§ TASK OBJECTIVE: For this exercise, restate the records word for word.

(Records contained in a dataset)
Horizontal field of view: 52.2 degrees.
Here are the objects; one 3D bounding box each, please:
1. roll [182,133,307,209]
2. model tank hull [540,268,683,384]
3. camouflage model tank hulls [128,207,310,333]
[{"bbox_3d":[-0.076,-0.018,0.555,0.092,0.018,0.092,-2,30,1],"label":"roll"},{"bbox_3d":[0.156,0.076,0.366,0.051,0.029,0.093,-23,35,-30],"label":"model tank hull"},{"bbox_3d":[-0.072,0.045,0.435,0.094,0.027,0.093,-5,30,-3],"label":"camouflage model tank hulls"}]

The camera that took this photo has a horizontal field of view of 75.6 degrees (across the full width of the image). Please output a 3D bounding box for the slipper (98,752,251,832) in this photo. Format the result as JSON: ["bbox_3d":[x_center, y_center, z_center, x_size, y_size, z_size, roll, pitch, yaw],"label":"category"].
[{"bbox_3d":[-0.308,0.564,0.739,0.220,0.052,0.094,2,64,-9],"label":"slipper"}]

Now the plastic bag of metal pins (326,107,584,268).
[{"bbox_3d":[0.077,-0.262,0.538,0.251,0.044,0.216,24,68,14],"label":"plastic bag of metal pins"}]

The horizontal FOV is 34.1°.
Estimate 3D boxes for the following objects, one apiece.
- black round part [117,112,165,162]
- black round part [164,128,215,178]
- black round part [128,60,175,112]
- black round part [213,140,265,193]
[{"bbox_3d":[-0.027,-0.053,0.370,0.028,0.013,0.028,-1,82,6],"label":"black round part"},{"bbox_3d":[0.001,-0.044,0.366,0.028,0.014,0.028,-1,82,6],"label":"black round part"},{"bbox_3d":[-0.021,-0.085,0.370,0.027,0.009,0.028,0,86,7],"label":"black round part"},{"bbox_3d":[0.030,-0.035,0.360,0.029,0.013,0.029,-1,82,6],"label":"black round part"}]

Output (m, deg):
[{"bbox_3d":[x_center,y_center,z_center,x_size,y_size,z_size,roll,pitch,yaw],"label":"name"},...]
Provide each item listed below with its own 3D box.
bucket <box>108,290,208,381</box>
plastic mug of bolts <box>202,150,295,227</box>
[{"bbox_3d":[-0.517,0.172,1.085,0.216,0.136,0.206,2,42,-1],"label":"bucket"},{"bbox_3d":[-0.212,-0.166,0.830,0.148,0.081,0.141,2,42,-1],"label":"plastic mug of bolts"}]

§ TASK ANSWER:
Horizontal field of view: 52.2 degrees.
Here are the objects; one 3D bounding box each, please:
1. roll [182,133,307,209]
2. model tank hull [540,268,683,384]
3. camouflage model tank hulls [128,207,310,333]
[{"bbox_3d":[-0.076,-0.018,0.555,0.092,0.018,0.092,-2,30,1],"label":"roll"},{"bbox_3d":[0.156,0.076,0.366,0.051,0.029,0.093,-23,35,-30],"label":"model tank hull"},{"bbox_3d":[-0.072,0.045,0.435,0.094,0.027,0.093,-5,30,-3],"label":"camouflage model tank hulls"}]

The camera that took this photo has a horizontal field of view of 75.6 degrees (across the full width of the image). Please output a 3D bounding box for the slipper (98,752,251,832) in this photo. Format the result as JSON: ["bbox_3d":[x_center, y_center, z_center, x_size, y_size, z_size, roll, pitch, yaw],"label":"category"].
[{"bbox_3d":[-0.308,0.564,0.739,0.220,0.052,0.094,2,64,-9],"label":"slipper"}]

Now the plastic bag of metal pins (326,107,584,268).
[{"bbox_3d":[0.077,-0.262,0.538,0.251,0.044,0.216,24,68,14],"label":"plastic bag of metal pins"}]

The horizontal FOV is 34.1°.
Estimate 3D boxes for the following objects, one apiece.
- black round part [117,112,165,162]
- black round part [164,128,215,178]
- black round part [128,60,175,112]
- black round part [213,140,265,193]
[{"bbox_3d":[-0.027,-0.053,0.370,0.028,0.013,0.028,-1,82,6],"label":"black round part"},{"bbox_3d":[0.001,-0.044,0.366,0.028,0.014,0.028,-1,82,6],"label":"black round part"},{"bbox_3d":[-0.021,-0.085,0.370,0.027,0.009,0.028,0,86,7],"label":"black round part"},{"bbox_3d":[0.030,-0.035,0.360,0.029,0.013,0.029,-1,82,6],"label":"black round part"}]

Output (m, deg):
[{"bbox_3d":[x_center,y_center,z_center,x_size,y_size,z_size,roll,pitch,yaw],"label":"name"},...]
Provide each item listed below with its own 3D box.
bucket <box>108,290,208,381</box>
plastic mug of bolts <box>202,150,295,227</box>
[{"bbox_3d":[-0.517,0.172,1.085,0.216,0.136,0.206,2,42,-1],"label":"bucket"},{"bbox_3d":[-0.212,-0.166,0.830,0.148,0.081,0.141,2,42,-1],"label":"plastic mug of bolts"}]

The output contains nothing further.